Institute of Crop Sciences, Chinese Academy of Agricultural Sciences, Beijing, China.
Theor Appl Genet. 2012 Mar;124(5):825-33. doi: 10.1007/s00122-011-1747-9. Epub 2011 Nov 19.
The performance of hybrids can be predicted with gene expression data from their parental inbred lines. Implementing such prediction approaches in breeding programs promises to increase the efficiency of hybrid breeding. The objectives of our study were to compare the accuracy of prediction models employing multiple linear regression (MLR), partial least squares regression (PLS), support vector machine regression (SVM), and transcriptome-based distances (D(B)). For a factorial of 7 flint and 14 dent maize lines, the grain yield of the hybrids was assessed and the gene expression of the parental lines was profiled with a 56k microarray. The accuracy of the prediction models was measured by the correlation between predicted and observed yield employing two cross-validation schemes. The first modeled the prediction of hybrids when testcross data are available for both parental lines (type 2 hybrids), and the second modeled the prediction of hybrids when no testcross data for the parental lines were available (type 0 hybrids). MLR, SVM, and PLS resulted in a high correlation between predicted and observed yield for type 2 hybrids, whereas for type 0 hybrids D(B) had greater prediction accuracy. The regression methods were robust to the choice of the set of profiled genes and required only a few hundred genes. In contrast, for an accurate hybrid prediction with D(B), 1,000-1,500 genes were required, and the prediction accuracy depended strongly on the set of profiled genes. We conclude that for prediction within one set of genetic material MLR is a promising approach, and for transferring prediction models from one set of genetic material to a related one, the transcriptome-based distance D(B) is most promising.

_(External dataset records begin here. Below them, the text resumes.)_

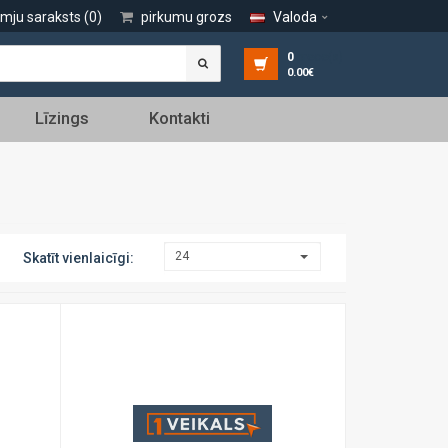
lmju saraksts (0)
pirkumu grozs
Valoda
0
prece(s)
0.00€
Līzings
Kontakti
24
Skatīt vienlaicīgi: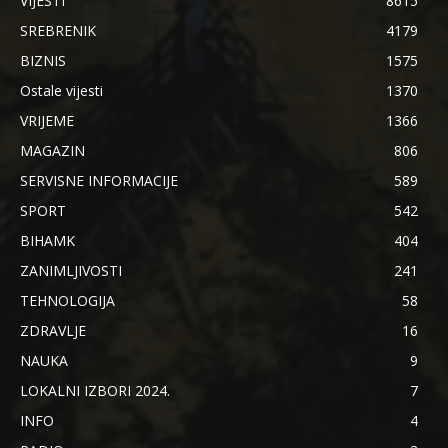
VIJESTI
8615
SREBRENIK
4179
BIZNIS
1575
Ostale vijesti
1370
VRIJEME
1366
MAGAZIN
806
SERVISNE INFORMACIJE
589
SPORT
542
BIHAMK
404
ZANIMLJIVOSTI
241
TEHNOLOGIJA
58
ZDRAVLJE
16
NAUKA
9
LOKALNI IZBORI 2024.
7
INFO
4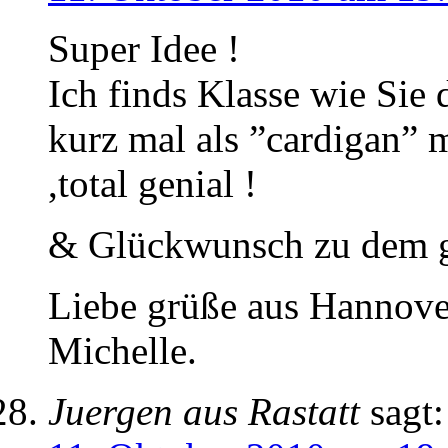
Super Idee !
Ich finds Klasse wie Sie
kurz mal als ”cardigan” m
,total genial !
& Glückwunsch zu dem 
Liebe grüße aus Hannove
Michelle.
Juergen aus Rastatt
sagt: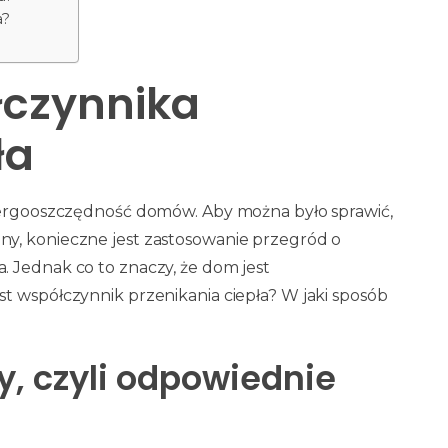
a?
łczynnika
ła
energooszczędność domów. Aby można było sprawić,
y, konieczne jest zastosowanie przegród o
 Jednak co to znaczy, że dom jest
t współczynnik przenikania ciepła? W jaki sposób
, czyli odpowiednie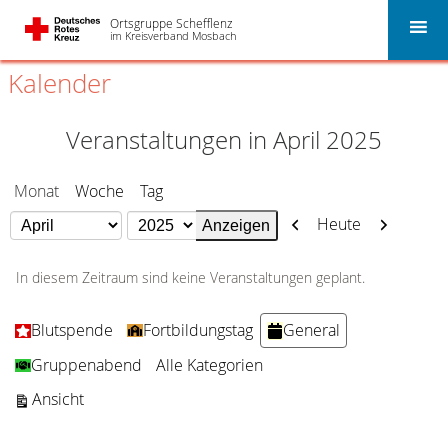
Ortsgruppe Schefflenz
im Kreisverband Mosbach
Kalender
Veranstaltungen in April 2025
Monat
Woche
Tag
Zurück
Weiter
Heute
Monat
Jahr
In diesem Zeitraum sind keine Veranstaltungen geplant.
Kategorien
Blutspende
Fortbildungstag
General
Gruppenabend
Alle Kategorien
ausdrucken
Ansicht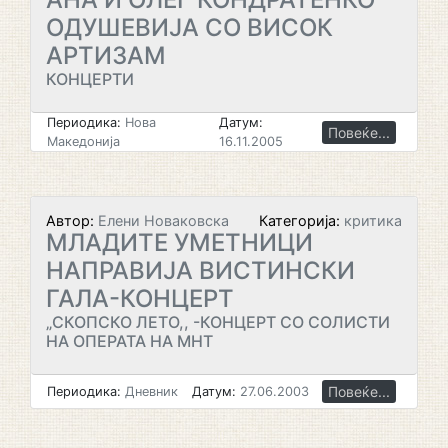
ОДУШЕВИЈА СО ВИСОК
АРТИЗАМ
КОНЦЕРТИ
Периодика:
Нова
Датум:
Повеќе...
Македонија
16.11.2005
Автор:
Елени Новаковска
Категорија:
критика
МЛАДИТЕ УМЕТНИЦИ
НАПРАВИЈА ВИСТИНСКИ
ГАЛА-КОНЦЕРТ
„СКОПСКО ЛЕТО,, -КОНЦЕРТ СО СОЛИСТИ
НА ОПЕРАТА НА МНТ
Повеќе...
Периодика:
Дневник
Датум:
27.06.2003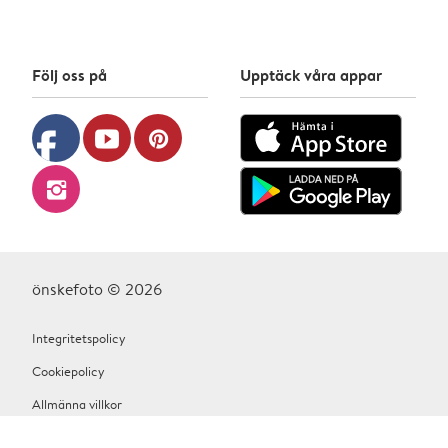
Följ oss på
Upptäck våra appar
facebook
youtube
pinterest
instagram
önskefoto © 2026
Integritetspolicy
Cookiepolicy
Allmänna villkor
Hjälp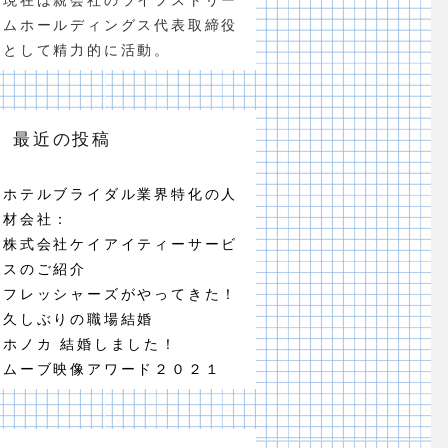
ムホールディングス代表取締役
として精力的に活動。
最近の投稿
ホテルブライダル業界特化の人
材会社：
株式会社ケイアイティーサービ
スのご紹介
フレッシャーズがやってきた！
久しぶりの職場結婚
ホノカ 結婚しました！
ムーブ映像アワード２０２１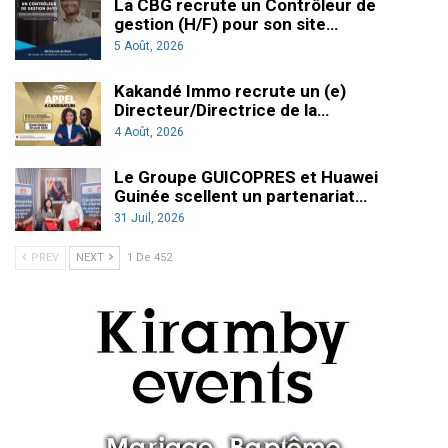
La CBG recrute un Contrôleur de
gestion (H/F) pour son site…
5 Août, 2026
Kakandé Immo recrute un (e)
Directeur/Directrice de la…
4 Août, 2026
Le Groupe GUICOPRES et Huawei
Guinée scellent un partenariat…
31 Juil, 2026
PREV
NEXT
1 De 452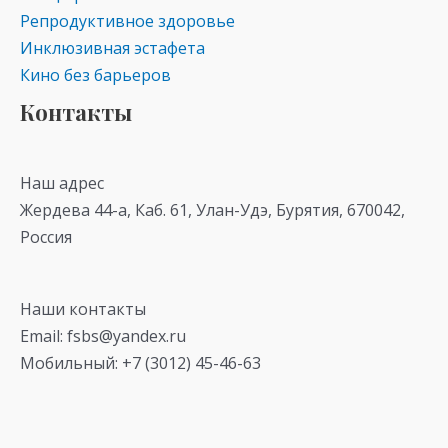
Репродуктивное здоровье
Инклюзивная эстафета
Кино без барьеров
Контакты
Наш адрес
Жердева 44-а, Каб. 61, Улан-Удэ, Бурятия, 670042,
Россия
Наши контакты
Email: fsbs@yandex.ru
Мобильный: +7 (3012) 45-46-63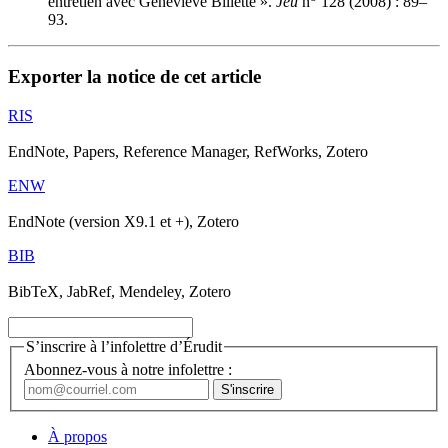
entretien avec Geneviève Billette ».
Jeu
n
128 (2008) : 89–
93.
Exporter la notice de cet article
RIS
EndNote, Papers, Reference Manager, RefWorks, Zotero
ENW
EndNote (version X9.1 et +), Zotero
BIB
BibTeX, JabRef, Mendeley, Zotero
S’inscrire à l’infolettre d’Érudit
Abonnez-vous à notre infolettre :
À propos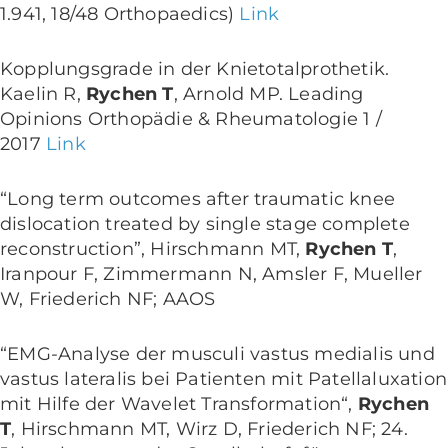
1.941, 18/48 Orthopaedics)
Link
Kopplungsgrade in der Knietotalprothetik.
Kaelin R,
Rychen T
, Arnold MP. Leading
Opinions Orthopädie & Rheumatologie 1 /
2017
Link
“Long term outcomes after traumatic knee
dislocation treated by single stage complete
reconstruction”, Hirschmann MT,
Rychen T
,
Iranpour F, Zimmermann N, Amsler F, Mueller
W, Friederich NF; AAOS
“EMG-Analyse der musculi vastus medialis und
vastus lateralis bei Patienten mit Patellaluxation
mit Hilfe der Wavelet Transformation“,
Rychen
T
, Hirschmann MT, Wirz D, Friederich NF; 24.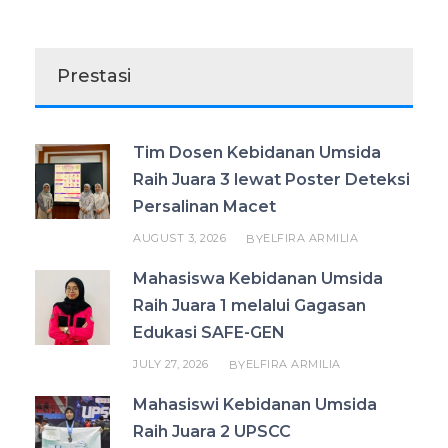
Prestasi
Tim Dosen Kebidanan Umsida
Raih Juara 3 lewat Poster Deteksi
Persalinan Macet
AUGUST 3, 2026
ELFIRA ARMILIA
BY
Mahasiswa Kebidanan Umsida
Raih Juara 1 melalui Gagasan
Edukasi SAFE-GEN
JULY 27, 2026
ELFIRA ARMILIA
BY
Mahasiswi Kebidanan Umsida
Raih Juara 2 UPSCC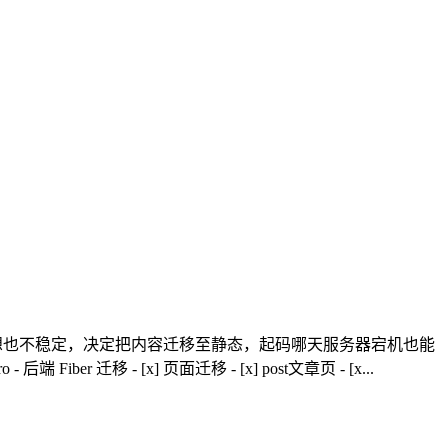
不理想也不稳定，决定把内容迁移至静态，起码哪天服务器宕机也能
移 - [x] 页面迁移 - [x] post文章页 - [x...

杂种的表现可以通过其亲本自交系的基因表达数据来预测。在育种计划中实施这种预测方法有望提高杂种育种的效率。我们的研究目的是比较采用多元线性回归(MLR)、偏最小二乘回归(PLS)、支持向量机回归(SVM)和基于转录组的距离(D(B))的预测模型的准确性。对于 7 个硬质玉米和 14 个马齿玉米系的因子,评估了杂种的籽粒产量,并使用 56k 微阵列对亲本系的基因表达进行了分析。通过两种交叉验证方案,使用预测和观察到的产量之间的相关性来衡量预测模型的准确性。第一种方案模拟了当测试杂交数据可用于两个亲本系(2 型杂种)时的杂种预测,第二种方案模拟了当没有亲本系的测试杂交数据时的杂种预测(0 型杂种)。对于 2 型杂种,MLR、SVM 和 PLS 导致预测和观察到的产量之间具有高度相关性,而对于 0 型杂种,D(B)具有更高的预测准确性。回归方法对被分析基因集的选择具有鲁棒性,只需要几百个基因。相比之下,对于准确的杂种预测,需要 1000-1500 个基因,并且预测准确性强烈依赖于被分析基因集。我们得出结论,对于在一组遗传物质内的预测,MLR 是一种很有前途的方法,而对于将预测模型从一组遗传物质转移到相关的遗传物质,基于转录组的距离 D(B)是最有前途的。